Let me explain. Lately, I have been evaluating and discussing Scrum with some Norwegian companies who are interested in introducing it in their organizations. Many of them have a very simplistic view of Scrum. By simplistic view, I mean that they think of Scrum as a recipe — if they follow it exactly, in a couple of sprints they will have cooked up higher throughput, better quality, and increased customer satisfaction. No wonder they get disappointed!

Over and over I find myself advocating that Scrum is not a magic bullet. Scrum is only one of many toolboxes (the best though, I should say :-)) well suited for reaching the overall goal, which should be to turn the company into an agile organization. To achieve this goal, companies must have a deep understanding of the agile manifesto. They must determine the difference between today’s values and practices and their desired values and practices. They must then decide how best to address these differences.

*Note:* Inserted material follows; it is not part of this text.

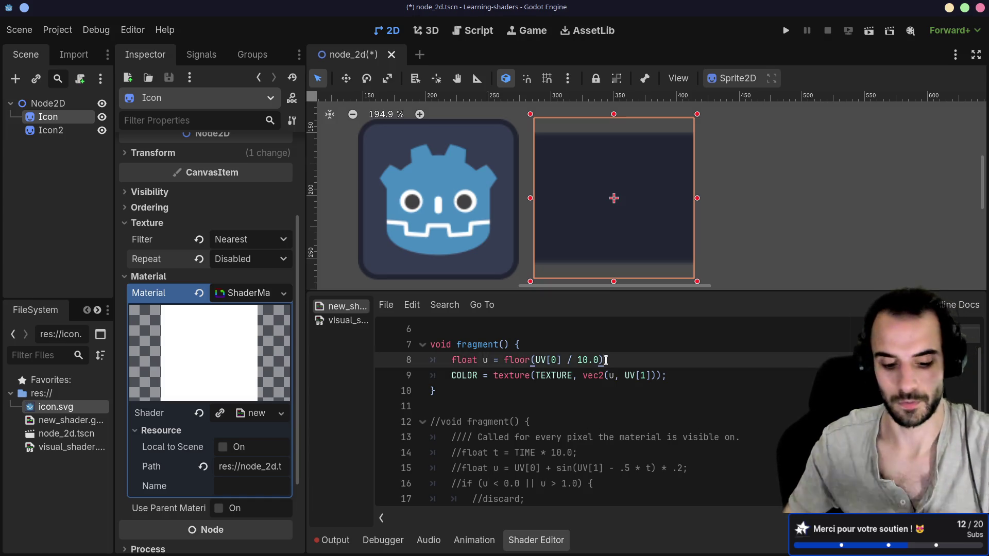
Append * 10.0 to the u line and duplicate it as v using UV[1].
{"action": "type", "text": "* 1"}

I now have started to insist that every company I work with conduct Agile workshops for their management groups. In these workshops, participants go through the eleven Agile principles one by one and dive very concretely into the impact of every one of them for their particular organization. They commit to attack every one of them! I ensure that the Scrum practices and values are suggested. I communicate these actions and have the whole organization engage in discussing them.

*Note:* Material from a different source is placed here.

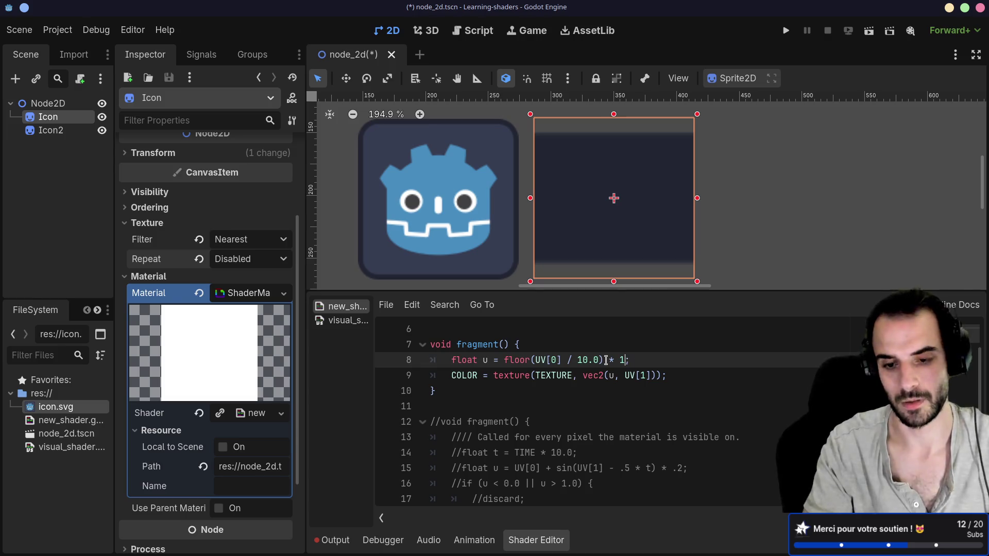
{"action": "type", "text": "0.0"}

The seven lean software development principles defined by Mary and Tom Poppendieck (www.poppendieck.com) are also well suited for increasing understanding of what it takes to improve. Lean and agile fit very well together, but lean often is easier to use for managers and marketing people in large organizations. If lean is the best answer for your organization, conduct similar workshops, where the management group digs deep into their organization, exploring values and practices for all of the seven principles. Again, Scrum provides answers and good solutions to most of them!

Achieving a true understanding of agile (or lean) principles better equips any organization for creating a robust and successful end-to-end value stream for their product development.

This article is partly a comment to Chris Spagnuolos’ article, “Scrum is so easy! Why don’t they get it?”